O sea que el maldito cabrón llevaba espiándonos desde nuestra llegada. Nada de lo que habíamos hecho había servido de nada: Esquieu seguiría libre, el papa elegido acabaría siendo abducido por el monarca francés o por el aragonés (que era como elegir entre el PP y el PSOE), la Orden y lo poco bueno que en ella existía peligraría, y yo moriría antes de poder pedir perdón, ni siquiera despedirme… El único consuelo que me quedaba era que tal vez Pietro di Morrone, la supuesta salvación, no sería, a diferencia de lo que pensaba Guillaume, ni Podemos, ni Guanyem Barcelona ni Izquierda Unida, en el caso de que alguna de esas opciones fuera positiva, cosa que en la que no tenía puesta todo mi fe a pesar de que las lealtades hacía mis compañeros, tanto en la Edad Media como en el siglo XXI, me habían llevado a apostar por determinados caminos… Y entonces, no importaría que no lo consiguiéramos: todo seguiría como siempre y, también como siempre, mi destino sería el de los pobres, el de los desheredados, el de los inocentes que creen que puede cambiar el mundo. Nunca habría debido esperar otra cosa, nuestro sino estaba escrito desde antes que no naciera. Yo, a pesar de todos mis defectos, desaparecería, como progresivamente desaparecía todo lo que era sencillo, auténtico y solidario sustituido por lo artificial, falaz y alienador, porque, como esas cosas sencillas, auténticas y solidarias, yo, una asesina pendenciera y de malas costumbres, también era una desgraciada.

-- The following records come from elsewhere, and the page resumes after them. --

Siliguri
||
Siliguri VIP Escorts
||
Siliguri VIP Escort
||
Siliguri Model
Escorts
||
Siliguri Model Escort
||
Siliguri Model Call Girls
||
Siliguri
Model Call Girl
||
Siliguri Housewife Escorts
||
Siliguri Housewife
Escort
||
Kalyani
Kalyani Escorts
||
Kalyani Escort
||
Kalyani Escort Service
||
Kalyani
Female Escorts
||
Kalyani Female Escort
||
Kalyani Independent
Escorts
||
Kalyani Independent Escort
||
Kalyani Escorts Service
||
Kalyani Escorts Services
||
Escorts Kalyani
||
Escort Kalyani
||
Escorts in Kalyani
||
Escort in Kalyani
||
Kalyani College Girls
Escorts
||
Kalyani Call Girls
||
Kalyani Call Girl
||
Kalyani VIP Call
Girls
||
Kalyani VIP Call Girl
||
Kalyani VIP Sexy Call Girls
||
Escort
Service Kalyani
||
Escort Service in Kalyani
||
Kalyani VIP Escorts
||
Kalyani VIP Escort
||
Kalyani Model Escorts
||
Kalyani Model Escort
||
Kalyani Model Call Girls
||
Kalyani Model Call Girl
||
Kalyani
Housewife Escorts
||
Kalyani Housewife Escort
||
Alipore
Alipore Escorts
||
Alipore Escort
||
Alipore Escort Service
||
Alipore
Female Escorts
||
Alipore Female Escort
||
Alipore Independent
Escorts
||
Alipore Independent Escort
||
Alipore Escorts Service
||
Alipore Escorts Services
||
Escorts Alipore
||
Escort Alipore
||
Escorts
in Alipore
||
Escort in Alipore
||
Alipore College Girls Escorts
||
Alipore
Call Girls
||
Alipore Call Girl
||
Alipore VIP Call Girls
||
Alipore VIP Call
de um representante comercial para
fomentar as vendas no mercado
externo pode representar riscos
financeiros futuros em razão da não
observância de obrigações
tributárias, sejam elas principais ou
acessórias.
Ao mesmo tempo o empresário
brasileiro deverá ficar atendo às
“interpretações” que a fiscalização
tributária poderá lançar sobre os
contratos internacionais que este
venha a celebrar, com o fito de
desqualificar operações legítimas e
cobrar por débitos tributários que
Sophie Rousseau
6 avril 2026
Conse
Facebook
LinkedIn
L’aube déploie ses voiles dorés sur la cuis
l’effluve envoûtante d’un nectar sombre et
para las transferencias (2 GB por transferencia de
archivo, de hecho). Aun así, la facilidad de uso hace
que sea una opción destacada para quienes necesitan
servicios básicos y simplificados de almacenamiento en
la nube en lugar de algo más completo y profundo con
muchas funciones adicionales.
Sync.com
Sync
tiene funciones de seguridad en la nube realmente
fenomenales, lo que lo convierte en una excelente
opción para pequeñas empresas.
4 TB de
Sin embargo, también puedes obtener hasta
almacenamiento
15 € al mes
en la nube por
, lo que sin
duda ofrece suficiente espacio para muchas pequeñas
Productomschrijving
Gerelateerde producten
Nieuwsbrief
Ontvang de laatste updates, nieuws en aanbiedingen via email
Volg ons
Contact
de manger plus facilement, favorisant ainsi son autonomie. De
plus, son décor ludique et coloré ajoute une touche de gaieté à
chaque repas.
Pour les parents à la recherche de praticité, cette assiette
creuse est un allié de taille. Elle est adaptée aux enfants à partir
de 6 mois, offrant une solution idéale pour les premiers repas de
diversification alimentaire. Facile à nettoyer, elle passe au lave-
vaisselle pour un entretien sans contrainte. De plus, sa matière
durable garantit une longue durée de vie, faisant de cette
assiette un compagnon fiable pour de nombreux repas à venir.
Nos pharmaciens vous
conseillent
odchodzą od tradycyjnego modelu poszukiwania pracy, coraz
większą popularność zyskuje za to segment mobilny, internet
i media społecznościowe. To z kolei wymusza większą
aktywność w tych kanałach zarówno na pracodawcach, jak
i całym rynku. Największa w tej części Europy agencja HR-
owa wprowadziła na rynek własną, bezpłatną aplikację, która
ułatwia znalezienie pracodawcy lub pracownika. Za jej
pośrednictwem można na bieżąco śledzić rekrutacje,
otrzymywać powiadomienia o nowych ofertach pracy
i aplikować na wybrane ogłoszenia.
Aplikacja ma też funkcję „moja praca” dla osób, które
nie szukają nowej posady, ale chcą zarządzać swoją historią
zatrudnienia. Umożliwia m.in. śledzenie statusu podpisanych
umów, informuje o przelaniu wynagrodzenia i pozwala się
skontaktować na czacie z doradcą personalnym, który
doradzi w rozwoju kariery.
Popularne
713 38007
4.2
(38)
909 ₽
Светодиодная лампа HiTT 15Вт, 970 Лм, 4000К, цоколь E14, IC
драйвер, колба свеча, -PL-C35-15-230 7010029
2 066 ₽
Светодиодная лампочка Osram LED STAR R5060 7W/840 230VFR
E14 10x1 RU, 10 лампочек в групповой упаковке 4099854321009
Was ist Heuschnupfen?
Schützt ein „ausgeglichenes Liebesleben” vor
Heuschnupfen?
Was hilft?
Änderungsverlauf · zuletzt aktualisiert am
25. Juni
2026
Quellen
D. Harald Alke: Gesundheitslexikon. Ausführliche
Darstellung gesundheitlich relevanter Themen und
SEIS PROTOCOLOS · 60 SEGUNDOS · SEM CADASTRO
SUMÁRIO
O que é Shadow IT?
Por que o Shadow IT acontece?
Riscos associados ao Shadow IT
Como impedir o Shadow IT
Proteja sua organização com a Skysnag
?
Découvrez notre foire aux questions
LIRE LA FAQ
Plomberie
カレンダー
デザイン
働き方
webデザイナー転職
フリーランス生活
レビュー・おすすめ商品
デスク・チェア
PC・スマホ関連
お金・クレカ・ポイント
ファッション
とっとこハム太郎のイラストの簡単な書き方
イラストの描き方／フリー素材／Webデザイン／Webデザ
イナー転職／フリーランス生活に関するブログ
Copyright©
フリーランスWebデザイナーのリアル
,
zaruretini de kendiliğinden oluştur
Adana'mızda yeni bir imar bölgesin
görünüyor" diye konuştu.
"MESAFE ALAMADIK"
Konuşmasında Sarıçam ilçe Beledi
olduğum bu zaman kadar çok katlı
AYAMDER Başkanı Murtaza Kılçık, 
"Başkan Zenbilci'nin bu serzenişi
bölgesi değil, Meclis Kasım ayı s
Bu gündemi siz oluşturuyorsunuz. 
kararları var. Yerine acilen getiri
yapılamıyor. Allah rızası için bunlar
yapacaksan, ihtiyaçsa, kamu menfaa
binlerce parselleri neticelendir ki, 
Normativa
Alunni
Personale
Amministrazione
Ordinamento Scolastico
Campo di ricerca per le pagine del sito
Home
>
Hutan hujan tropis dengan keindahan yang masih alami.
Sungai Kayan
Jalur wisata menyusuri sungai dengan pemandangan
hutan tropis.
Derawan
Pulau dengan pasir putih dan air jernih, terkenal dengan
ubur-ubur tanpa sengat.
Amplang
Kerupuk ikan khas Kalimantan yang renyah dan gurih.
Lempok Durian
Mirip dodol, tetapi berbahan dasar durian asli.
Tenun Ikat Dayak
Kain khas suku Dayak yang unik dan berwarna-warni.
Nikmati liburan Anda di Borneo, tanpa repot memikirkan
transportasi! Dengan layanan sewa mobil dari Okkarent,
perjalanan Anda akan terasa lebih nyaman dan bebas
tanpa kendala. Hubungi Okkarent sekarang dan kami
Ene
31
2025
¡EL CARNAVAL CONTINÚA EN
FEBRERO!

Pero ya arrastraban a Guillaume lejos. Tuve tiempo de oírle decir:
-¡Sé fuerte, Eowyn, sé fuerte! ¡Sé fuerte y te salvarás!
Sé fuerte… Yo no tenía ganas de ser fuerte. Todo se había perdido. Solo tenía ganas de rendirme, de aceptar mi destino.
Y, sin embargo…
Y, sin embargo, algo me impelía a luchar aunque no sirviera de nada. Algo me decía que aquel no podía ser el de mi muerte, que necesitaba arañarle a la existencia una oportunidad más de ser la mosca cojonera del sistema: algo tan nimio, y tan importante, como eso. Tal vez no tenía fuerzas para seguir luchando pero, mira por donde, tampoco el más mínimo deseo de dar la razón a mis enemigos.
Claro que quizá no era yo quien podía decidir.
Y, sobre todo, estaba decidida a que nadie volviera a aprisionarme nunca más.